DA FARE -
A - Nel racconto sui gatti, per quanto tempo fu cercata LJIUBA nei boschi?
B - Secondo il racconto sui gatti, perché l'uomo in fondo alla strada sparava ai gatti del paese?
C - Traduci in inglese questa frase del racconto sui gatti: "Quando la portammo a casa, non sapeva camminare."

ESTRATTO DEL TESTO -
——

E’ sepolta qui fuori, accanto alla casa dove ha vissuto e che tra poco dovrò lasciare. Per la disperazione, ho sepolto con lei anche le chiavi della macchina. Non ho mai avuto il coraggio di riaprire quella piccola tomba. Per consolarci, prendemmo LJIUBA. La gatta dagli occhi languidi. Era stata tolta troppo presto alla mamma anche lei, era sopravvissuta ma i suoi occhi erano particolari, a causa di una cheratite che aveva reso per sempre il suo sguardo struggente, di una dolcezza infinita.
Quando la portammo a casa, non sapeva camminare. Aveva trascorso i primi due-tre mesi di vita in una gabbia. Pochi giorni dopo era diventata una cubista, faceva il quadro svedese con la nostra libreria dell’IKEA. Era come avere un cagnolino, quando tornavamo a casa lei era al cancello, di vedetta, e ci riempiva di feste. Era dolce non soltanto il suo sguardo, ma anche il suo cuore. Sembrava che volesse restituirci tutto il bene che le volevamo, lei che aveva cominciato come Cenerentola o Brutto Anatroccolo e che tenevamo come una principessa.
LJIUBA BERTA
LJIUBA sparì in una notte di luna piena di novembre. Per due settimane la cercammo per tutti i boschi del circondario, prima di arrenderci. Se l’erano presa gli stramaledetti cacciatori, oppure quel pazzo notorio che stava in fondo alla strada e che sparava ai gatti di tutto il paese perché “gli mangiavano l’insalata e gli disturbavano i conigli”. Non potendo sparare a lui, prendemmo altri gatti.

——

[Una serie di righe]
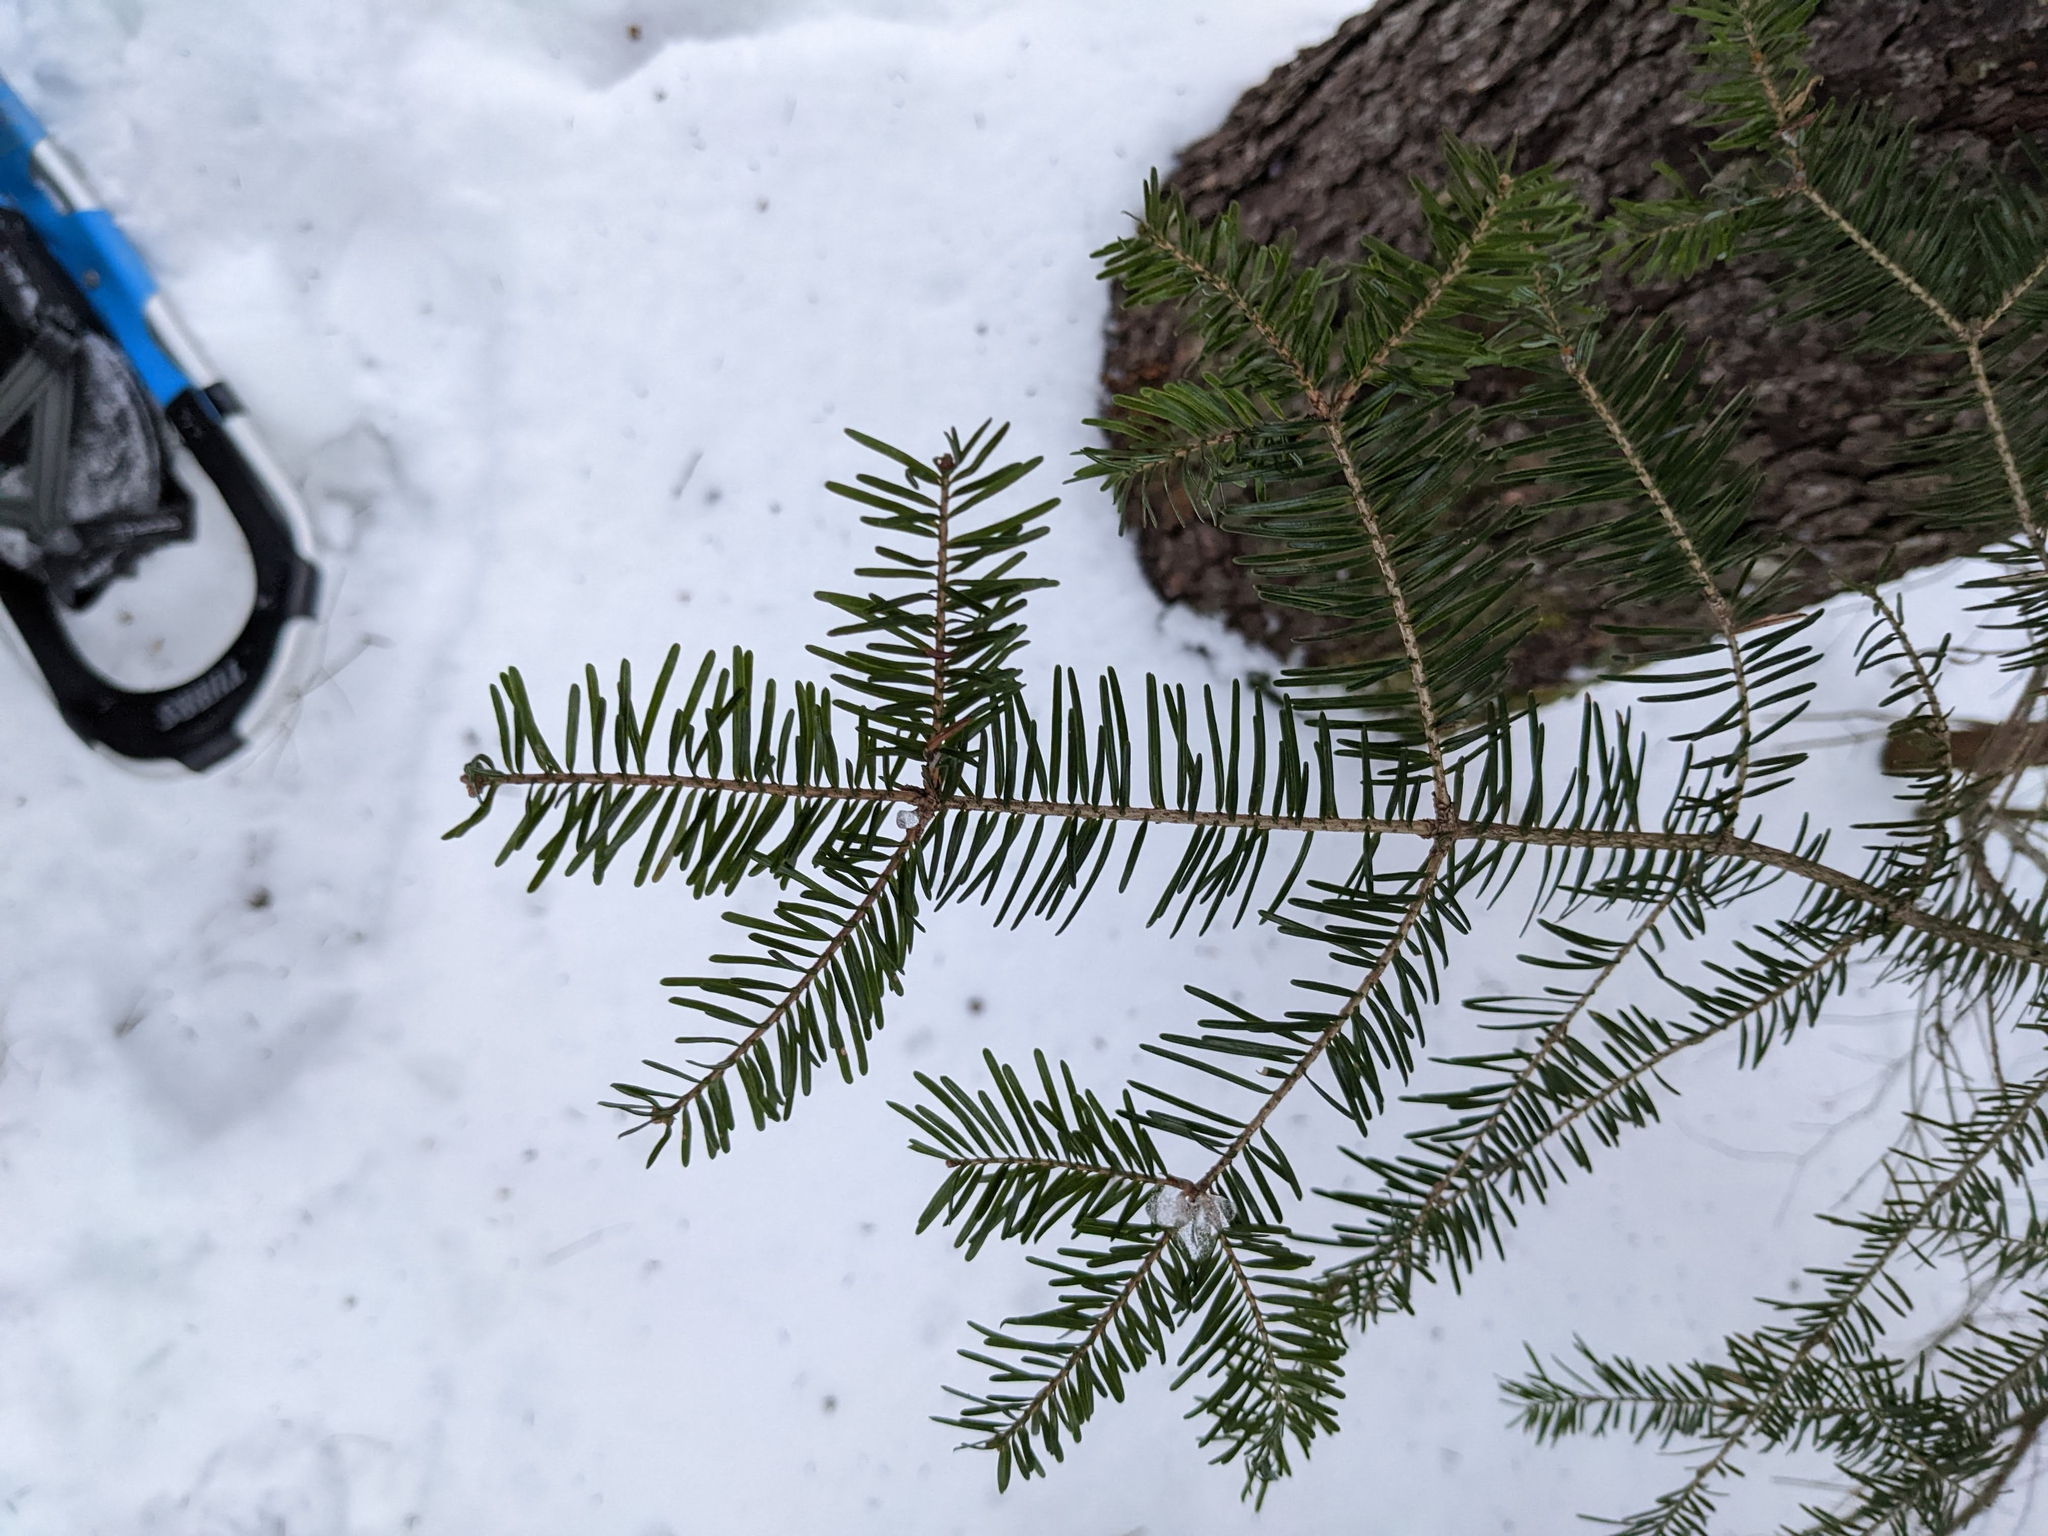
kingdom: Plantae
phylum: Tracheophyta
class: Pinopsida
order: Pinales
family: Pinaceae
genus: Abies
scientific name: Abies balsamea
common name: Balsam fir
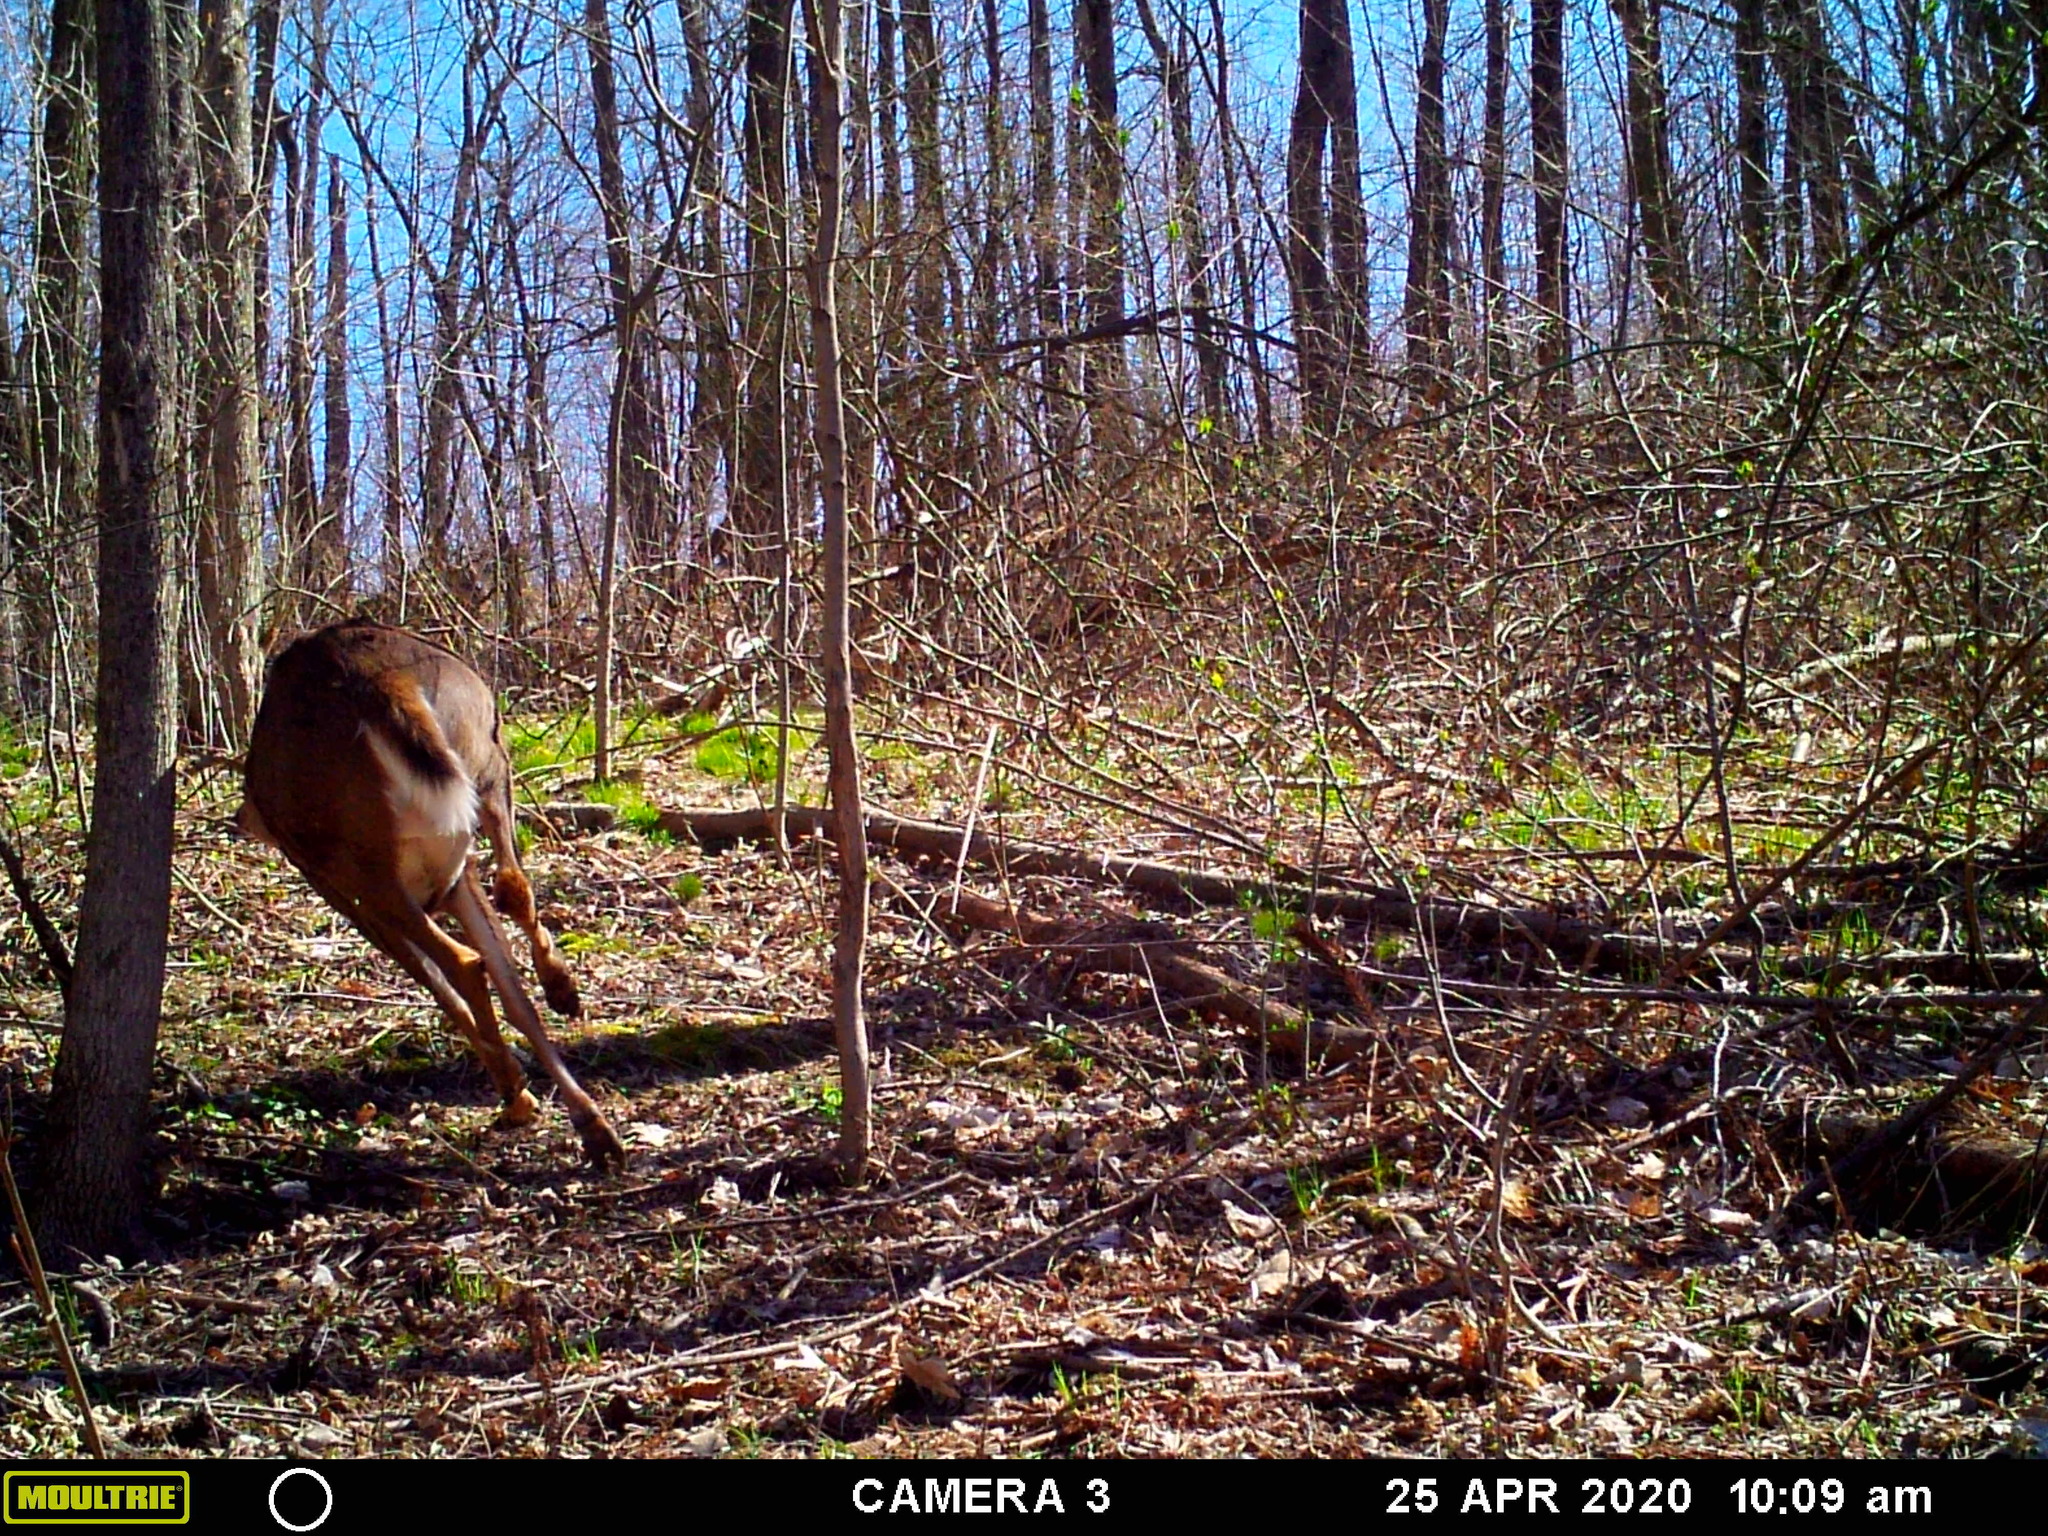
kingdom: Animalia
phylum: Chordata
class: Mammalia
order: Artiodactyla
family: Cervidae
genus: Odocoileus
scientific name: Odocoileus virginianus
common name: White-tailed deer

——

RISPOSTE -
A - Per due settimane.

B - Sparava ai gatti perché, come diceva lui, "gli mangiavano l'insalata e gli disturbavano i conigli".

C - When we brought her home, she couldn't walk.